Namun demikian, di tengah cuaca panas yg ekstrim ini persiapan harus lebih dimatangkan. Hal ini seperti yang penulis alami ketika sedang mendaki Gunung Sumbing awal Oktober lalu. Bagi kalangan pendaki sudah paham akan jalur pendakian gunung sumbing yang memang didominasi oleh tanah merah. Hanya saja akibat kemarau yang panjang, tanah merah yang padat berubah menjadi berdebu. Tebalnya debu bisa sedalam lima centimeter jika terpijak oleh sepatu.
Debu akan bertebangan jika tanah terpijak, mengakibatkan mengganggu pandangan juga pernapasan, apalagi jika berpapasan dengan pendaki yang hendak turun. Debu akan berterbangan menutup pandangan serta akan membuat pernafasan semakin terganggu hingga batuk yang semakin menguras stamina. Kondisi ini bagi para pendaki yang tidak siap dengan kondisi jalur akan menimbulkan masalah tersendiri.
Disarankan untuk saat ini jika ingin mendaki Gunung Sumbing bawalah masker atau setidaknya kain penutup hidung (buff) untuk mengantisipasi debu yang berterbangan. Memang kondisi yang akan dihadapi oleh pendaki dimana berjalan sambil menggunakan masker akan membuat kesulitan bernafas. Tetapi jika tidak menggunakan akan mengakibatkan sesak nafas dan batuk.
Selain itu bawa pulalah krim anti panas matahari untuk memghindari sengatan sinar mentari di atas kulit. Sekedar diketahui hampir rata rata gunung di Jawa Tengah memiliki kondisi alam yang serupa, berupa hutan yang tidak terlalu lebat dan kebanyakan vegetasi hutannya hanya di bagian bawah 1.000 sampai 2.000 meter DPL. Selebihnya adalah tanaman dengan vegetasi yang rendah bahkan hanya berupa ilalang dan tanaman bunga Edelweis saja.
Jadi bisa dibayangkan betapa terik dan panasnya matahari yang menyinari. Ditambah pepohonan yang mengering akibat teriknya sinar matahari.
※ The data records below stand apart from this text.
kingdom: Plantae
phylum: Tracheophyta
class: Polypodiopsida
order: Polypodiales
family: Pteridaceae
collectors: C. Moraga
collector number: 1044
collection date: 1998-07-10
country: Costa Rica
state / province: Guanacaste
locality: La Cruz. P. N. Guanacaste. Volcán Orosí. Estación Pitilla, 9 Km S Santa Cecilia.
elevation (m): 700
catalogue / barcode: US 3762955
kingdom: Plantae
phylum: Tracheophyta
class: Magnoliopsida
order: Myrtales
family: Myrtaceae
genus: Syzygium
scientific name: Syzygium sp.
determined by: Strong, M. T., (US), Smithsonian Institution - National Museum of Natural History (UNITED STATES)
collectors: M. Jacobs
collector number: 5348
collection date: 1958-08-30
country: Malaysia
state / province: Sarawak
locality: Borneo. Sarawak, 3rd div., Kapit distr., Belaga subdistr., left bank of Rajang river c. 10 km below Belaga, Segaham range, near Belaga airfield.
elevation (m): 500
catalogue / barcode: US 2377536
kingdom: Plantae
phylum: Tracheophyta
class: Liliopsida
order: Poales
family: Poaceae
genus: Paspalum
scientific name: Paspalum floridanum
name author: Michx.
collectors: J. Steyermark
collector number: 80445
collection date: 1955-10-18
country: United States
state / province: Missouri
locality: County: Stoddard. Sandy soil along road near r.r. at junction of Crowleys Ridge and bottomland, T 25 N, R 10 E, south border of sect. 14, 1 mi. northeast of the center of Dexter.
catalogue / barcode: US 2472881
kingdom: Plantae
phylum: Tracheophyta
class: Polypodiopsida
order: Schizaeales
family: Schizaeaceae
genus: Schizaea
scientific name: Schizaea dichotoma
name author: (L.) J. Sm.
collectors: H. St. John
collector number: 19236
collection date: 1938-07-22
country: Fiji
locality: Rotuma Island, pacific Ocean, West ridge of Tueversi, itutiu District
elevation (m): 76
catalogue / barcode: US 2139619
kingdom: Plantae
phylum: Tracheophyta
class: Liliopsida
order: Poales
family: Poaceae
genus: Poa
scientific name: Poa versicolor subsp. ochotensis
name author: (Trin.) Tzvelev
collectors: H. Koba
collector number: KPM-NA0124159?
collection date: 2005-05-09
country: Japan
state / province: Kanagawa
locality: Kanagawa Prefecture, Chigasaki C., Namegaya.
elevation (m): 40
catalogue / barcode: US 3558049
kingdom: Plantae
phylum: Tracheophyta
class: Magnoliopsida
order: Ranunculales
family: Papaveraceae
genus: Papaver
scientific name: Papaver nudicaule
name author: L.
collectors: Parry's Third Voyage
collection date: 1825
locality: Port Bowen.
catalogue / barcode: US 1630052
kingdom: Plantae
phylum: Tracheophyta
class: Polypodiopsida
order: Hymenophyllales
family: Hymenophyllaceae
Sedangkan pada sore menjelang malam hari, udara dingin yang sangat menusuk menggantikan cuaca panas. Jika di siang hari temperatur bisa mencapai 38 derajat Celcius dan di malam hari turun drastis hingga 5 derajat Celcius. Sungguh sebuah perubahan cuaca yang sangat ekstrim dan tentunya berpengaruh pada kondisi tubuh manusia.
Terlepas dari kondisi saat ini, gunung Sumbing tetap memberikan keindahan alam yang memesona. Jika mata lepas memandang padang sabana terhampar luas memanjakan mata seolah debu dan panasnya matahari mampu ditutupi oleh lukisan sang pencipta, tiada kata penyesalan hanya decak kagum yang mampu terlontar.